# Besoin aide pour install OS X 10.3 sur iMac G3



## LedZeFred (9 Août 2012)

Bonjour,

Je souhaite ré-installer, pour un ami, un vieux iMac Bondy Blue de 2000, G3, 350MGZ, 256Mo
Avec les CD de 10.3 Panther.

Je ne me souvient pas si on peut formater le disque avant d'installer ?
Pour les mises à jour, je crois qu'on peut installer la 10.3.9 Combo, elle contient toutes les mises à jour ?

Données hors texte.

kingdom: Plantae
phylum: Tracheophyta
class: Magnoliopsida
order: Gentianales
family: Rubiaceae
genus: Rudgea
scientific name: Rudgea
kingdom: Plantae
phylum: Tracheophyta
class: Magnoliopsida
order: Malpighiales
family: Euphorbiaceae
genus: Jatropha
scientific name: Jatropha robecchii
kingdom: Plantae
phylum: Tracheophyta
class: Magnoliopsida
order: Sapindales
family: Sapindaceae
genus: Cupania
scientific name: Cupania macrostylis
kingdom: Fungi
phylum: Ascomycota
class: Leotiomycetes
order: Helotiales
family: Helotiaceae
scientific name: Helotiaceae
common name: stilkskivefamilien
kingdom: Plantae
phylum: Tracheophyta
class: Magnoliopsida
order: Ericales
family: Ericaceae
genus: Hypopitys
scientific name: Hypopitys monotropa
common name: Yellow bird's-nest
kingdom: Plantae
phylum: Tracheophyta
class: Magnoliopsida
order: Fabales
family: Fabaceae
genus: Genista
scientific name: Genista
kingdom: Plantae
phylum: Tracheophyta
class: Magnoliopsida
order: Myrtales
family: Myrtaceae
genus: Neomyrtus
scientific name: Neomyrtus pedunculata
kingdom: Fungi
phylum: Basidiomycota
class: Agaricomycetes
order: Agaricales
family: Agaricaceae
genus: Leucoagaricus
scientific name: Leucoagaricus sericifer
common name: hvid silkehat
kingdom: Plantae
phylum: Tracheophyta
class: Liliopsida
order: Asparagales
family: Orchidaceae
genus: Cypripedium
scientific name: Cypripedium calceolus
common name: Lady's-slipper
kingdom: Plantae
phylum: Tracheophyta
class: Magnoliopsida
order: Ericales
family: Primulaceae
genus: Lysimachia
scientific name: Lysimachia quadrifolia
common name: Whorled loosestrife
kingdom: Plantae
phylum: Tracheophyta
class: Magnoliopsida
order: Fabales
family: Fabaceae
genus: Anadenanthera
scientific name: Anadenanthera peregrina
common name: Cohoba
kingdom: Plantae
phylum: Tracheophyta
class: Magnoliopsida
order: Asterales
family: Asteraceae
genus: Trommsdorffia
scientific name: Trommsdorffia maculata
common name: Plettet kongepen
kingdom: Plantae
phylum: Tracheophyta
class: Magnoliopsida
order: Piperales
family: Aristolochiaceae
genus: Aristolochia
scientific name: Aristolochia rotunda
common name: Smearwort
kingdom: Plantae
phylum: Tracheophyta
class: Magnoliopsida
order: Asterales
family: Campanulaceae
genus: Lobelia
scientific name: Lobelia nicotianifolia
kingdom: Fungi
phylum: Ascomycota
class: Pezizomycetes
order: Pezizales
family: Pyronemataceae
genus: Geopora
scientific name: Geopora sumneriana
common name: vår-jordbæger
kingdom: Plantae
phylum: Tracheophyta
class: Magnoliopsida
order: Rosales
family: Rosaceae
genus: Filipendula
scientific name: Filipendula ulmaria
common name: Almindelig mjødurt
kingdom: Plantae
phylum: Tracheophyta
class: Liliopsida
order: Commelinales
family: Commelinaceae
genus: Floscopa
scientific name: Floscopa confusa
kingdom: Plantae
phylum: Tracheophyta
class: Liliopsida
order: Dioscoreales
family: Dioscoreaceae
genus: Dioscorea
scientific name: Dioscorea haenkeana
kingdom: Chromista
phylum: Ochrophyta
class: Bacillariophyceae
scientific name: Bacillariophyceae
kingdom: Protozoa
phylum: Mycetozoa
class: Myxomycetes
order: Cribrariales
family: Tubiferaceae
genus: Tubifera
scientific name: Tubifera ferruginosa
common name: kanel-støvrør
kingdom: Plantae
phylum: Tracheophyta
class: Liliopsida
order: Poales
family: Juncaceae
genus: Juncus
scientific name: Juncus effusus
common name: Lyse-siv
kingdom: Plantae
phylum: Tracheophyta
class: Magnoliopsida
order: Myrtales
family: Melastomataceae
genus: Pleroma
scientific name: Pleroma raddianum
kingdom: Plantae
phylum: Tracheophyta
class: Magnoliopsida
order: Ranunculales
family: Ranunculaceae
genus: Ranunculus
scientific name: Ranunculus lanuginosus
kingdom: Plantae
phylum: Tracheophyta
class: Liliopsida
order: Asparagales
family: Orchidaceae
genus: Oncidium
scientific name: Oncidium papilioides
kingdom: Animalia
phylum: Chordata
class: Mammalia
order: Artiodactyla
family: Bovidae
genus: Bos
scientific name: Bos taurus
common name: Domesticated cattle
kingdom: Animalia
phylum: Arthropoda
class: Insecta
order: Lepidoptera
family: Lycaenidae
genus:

Quels utilitaires ou logiciels complémentaires me conseillez-vous pour ce vieux iMac ?

Merci d'avance


----------



## lepetitpiero (9 Août 2012)

Oui tu peux tu boot sur le CD puis avant de lancer l'installation tu vas sur barre de menu et tu lances utilitaire de disque


----------



## LedZeFred (9 Août 2012)

Merci ! et pour les autres question ?


----------



## lepetitpiero (9 Août 2012)

La combo oui contient une grosse partie... mais il peut y avoir d'autre mises à jour à faire... la mise à jour logiciel le dira

Coté applis ... ça va être chaud de trouver des truc encore compatibles  regarde là http://mac.oldapps.com


----------



## LedZeFred (9 Août 2012)

Merci pour le lien !


----------